[Data under study]
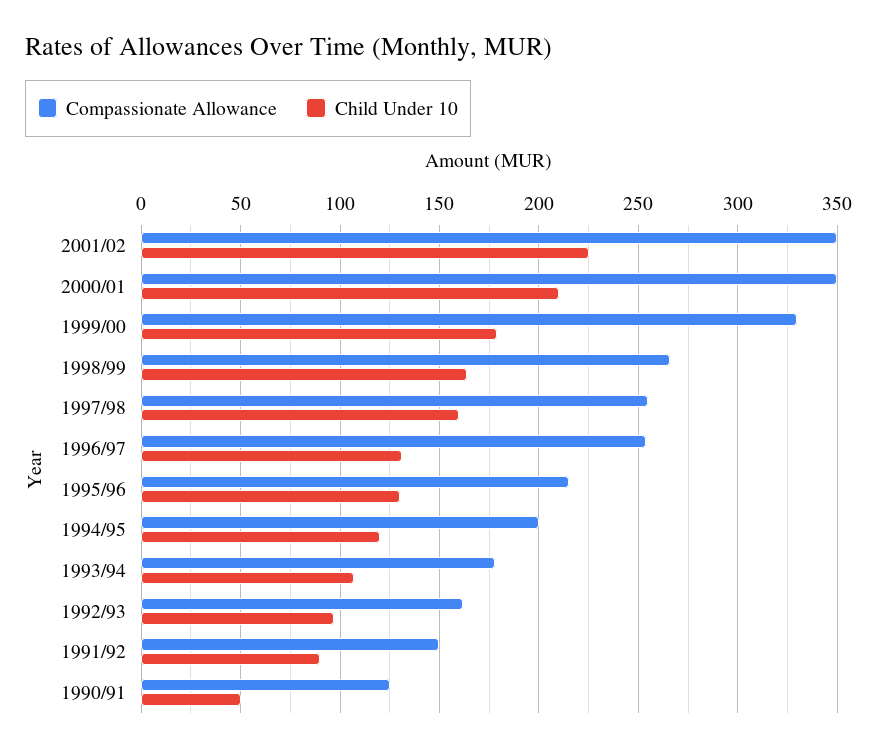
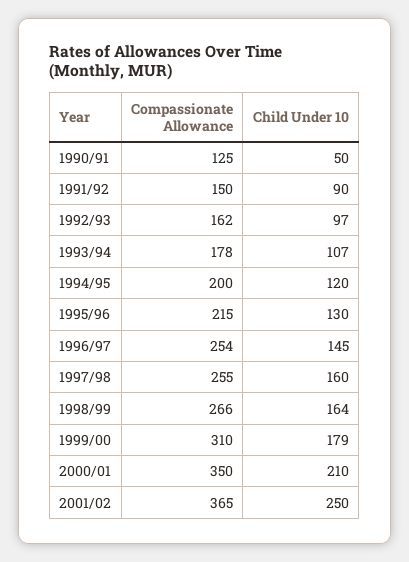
Compassionate Allowance, 2001/02: 350 -> 365
Child Under 10, 2001/02: 225 -> 250
Compassionate Allowance, 1999/00: 330 -> 310
Child Under 10, 1996/97: 130 -> 145

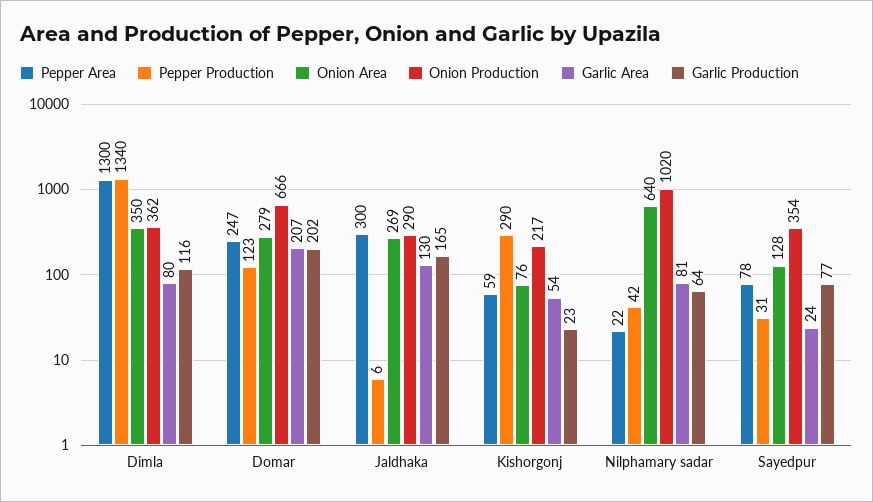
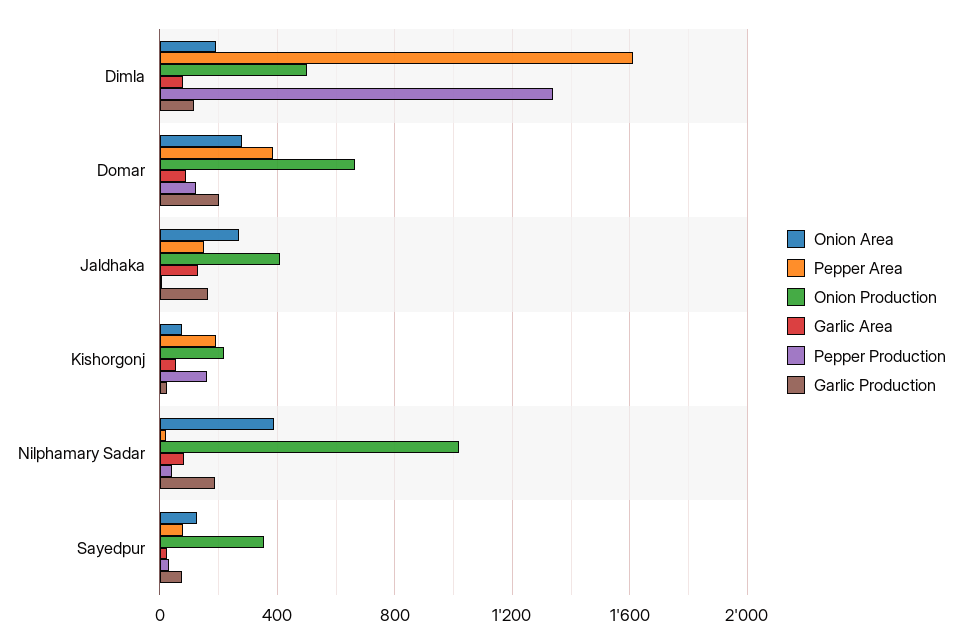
Pepper Area, Dimla: 1300 -> 1600
Onion Area, Dimla: 350 -> 200
Onion Production, Dimla: 362 -> 500
Pepper Area, Domar: 247 -> 400
Garlic Area, Domar: 207 -> 100
Pepper Area, Jaldhaka: 300 -> 150
Onion Production, Jaldhaka: 290 -> 400
Pepper Area, Kishorgonj: 59 -> 200
Pepper Production, Kishorgonj: 290 -> 150
Onion Area, Nilphamary sadar: 640 -> 400
Garlic Production, Nilphamary sadar: 64 -> 200

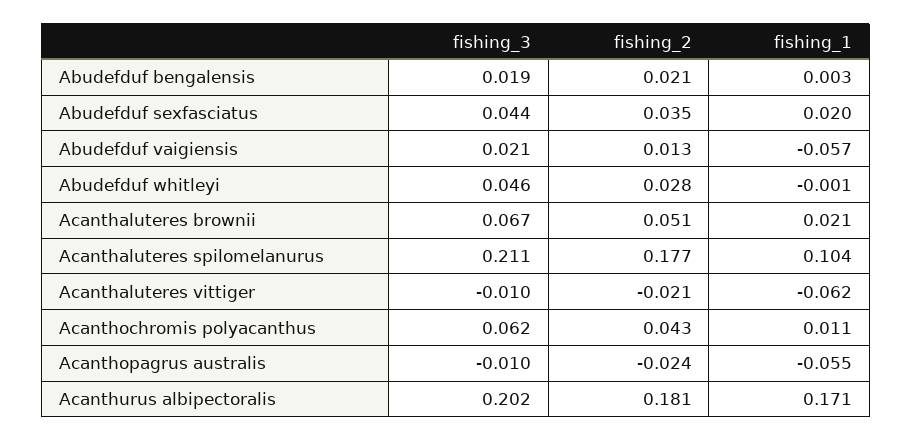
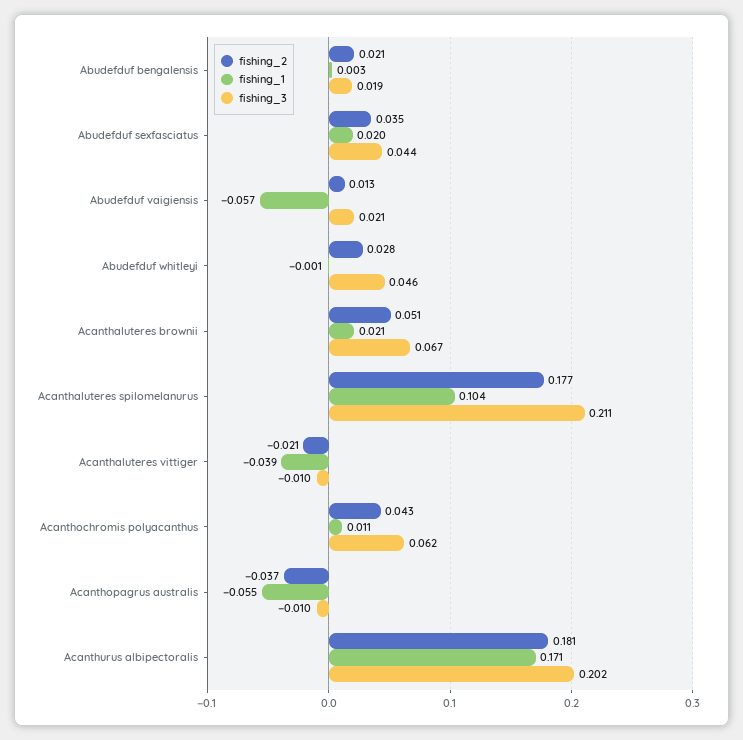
fishing_1, Acanthaluteres vittiger: -0.062 -> -0.039
fishing_2, Acanthopagrus australis: -0.024 -> -0.037

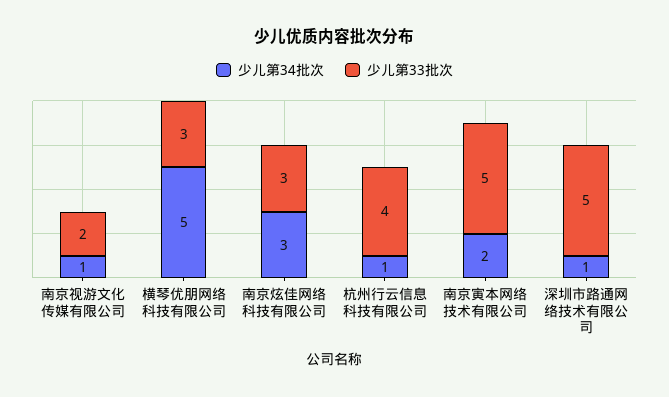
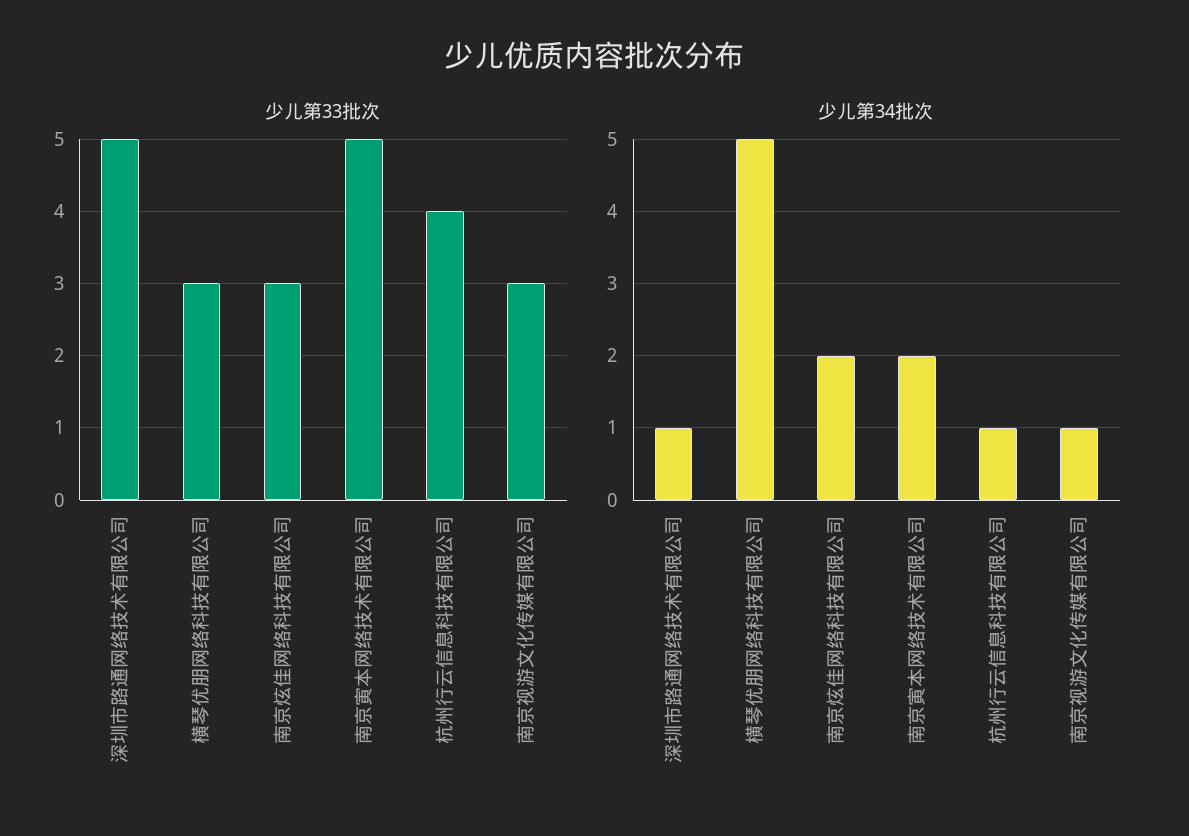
少儿第33批次, 南京视游文化传媒有限公司: 2 -> 3
少儿第34批次, 南京炫佳网络科技有限公司: 3 -> 2

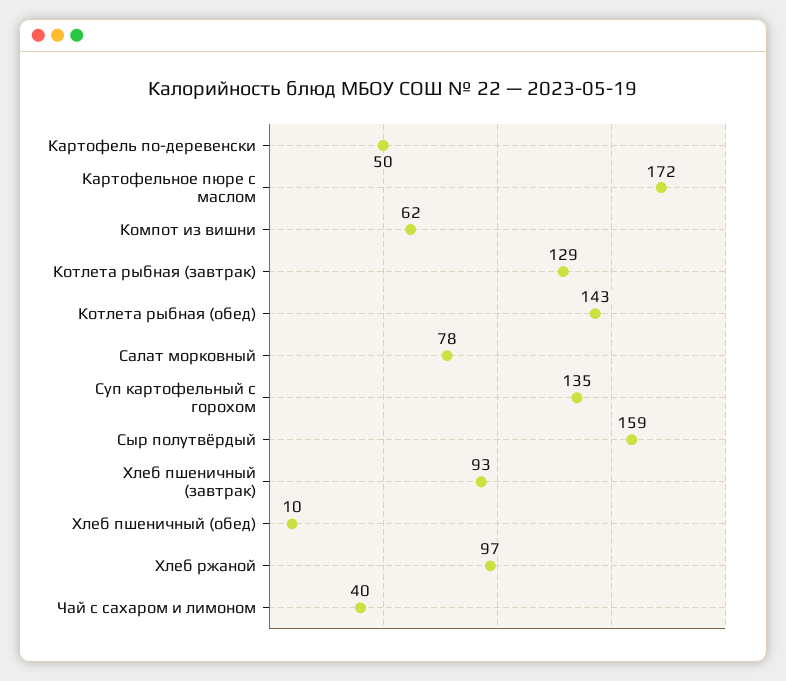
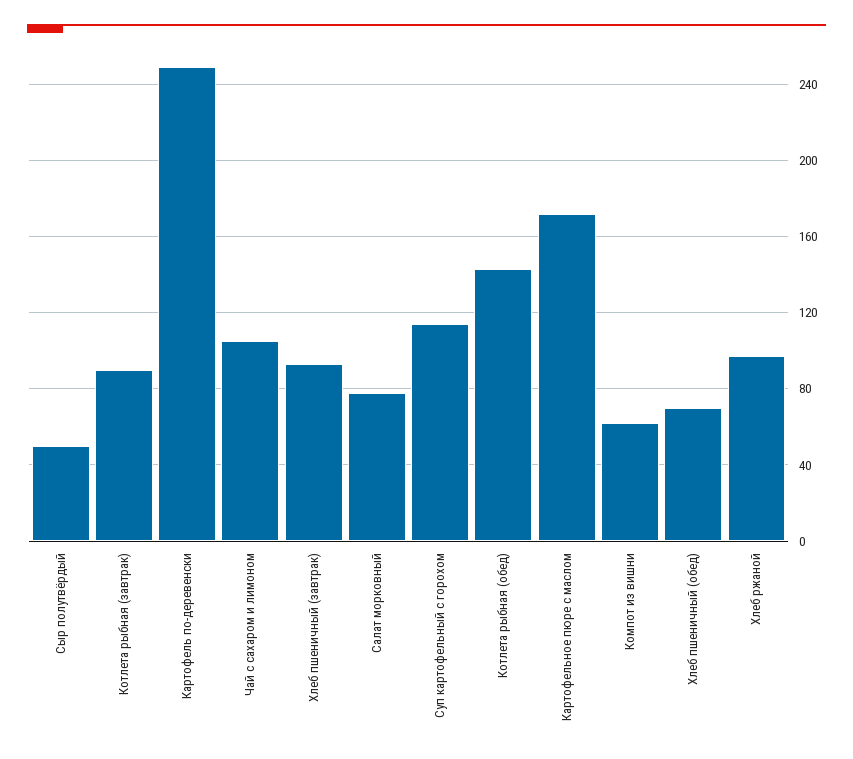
Картофель по-деревенски: 50 -> 250
Котлета рыбная (завтрак): 129 -> 90
Суп картофельный с горохом: 135 -> 115
Сыр полутвёрдый: 159 -> 50
Хлеб пшеничный (обед): 10 -> 70
Чай с сахаром и лимоном: 40 -> 105

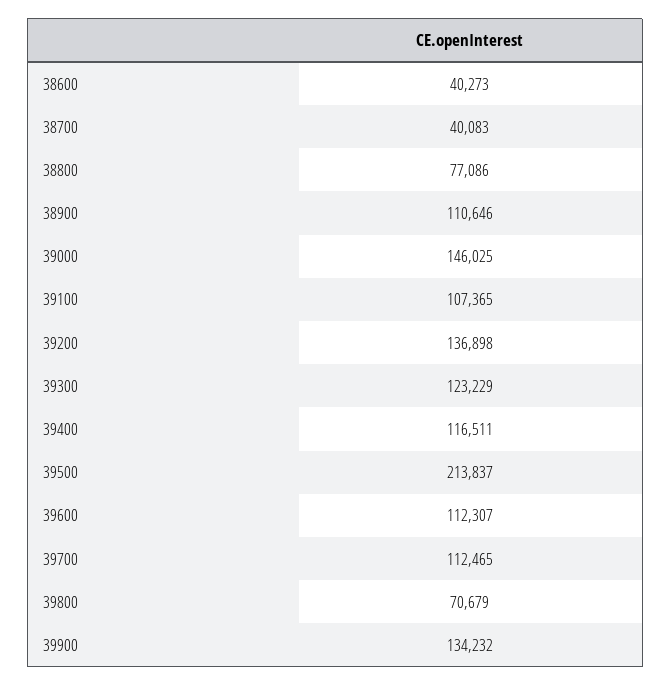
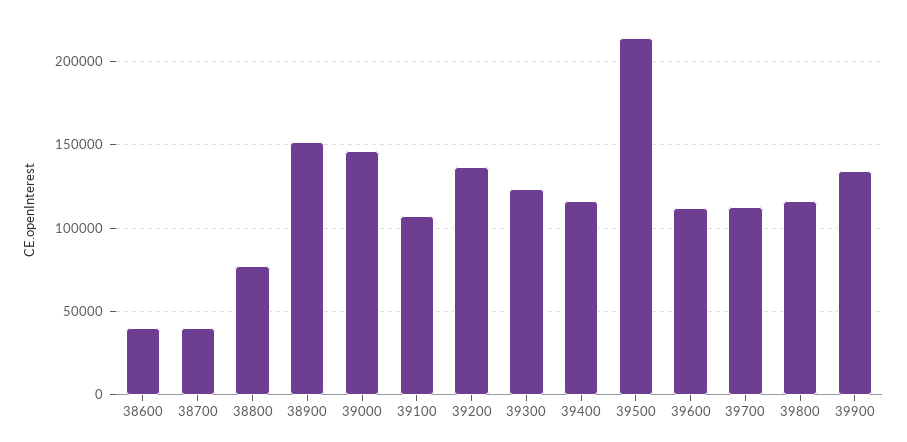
38900: 110646 -> 150000
39800: 70679 -> 115000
[/Data under study]
-- Exercise brief --
Output the data exactly as it appears. The pictures do not belong in it.

-- Response box --
Compassionate Allowance, 2001/02: 350 -> 365
Child Under 10, 2001/02: 225 -> 250
Compassionate Allowance, 1999/00: 330 -> 310
Child Under 10, 1996/97: 130 -> 145

Pepper Area, Dimla: 1300 -> 1600
Onion Area, Dimla: 350 -> 200
Onion Production, Dimla: 362 -> 500
Pepper Area, Domar: 247 -> 400
Garlic Area, Domar: 207 -> 100
Pepper Area, Jaldhaka: 300 -> 150
Onion Production, Jaldhaka: 290 -> 400
Pepper Area, Kishorgonj: 59 -> 200
Pepper Production, Kishorgonj: 290 -> 150
Onion Area, Nilphamary sadar: 640 -> 400
Garlic Production, Nilphamary sadar: 64 -> 200

fishing_1, Acanthaluteres vittiger: -0.062 -> -0.039
fishing_2, Acanthopagrus australis: -0.024 -> -0.037

少儿第33批次, 南京视游文化传媒有限公司: 2 -> 3
少儿第34批次, 南京炫佳网络科技有限公司: 3 -> 2

Картофель по-деревенски: 50 -> 250
Котлета рыбная (завтрак): 129 -> 90
Суп картофельный с горохом: 135 -> 115
Сыр полутвёрдый: 159 -> 50
Хлеб пшеничный (обед): 10 -> 70
Чай с сахаром и лимоном: 40 -> 105

38900: 110646 -> 150000
39800: 70679 -> 115000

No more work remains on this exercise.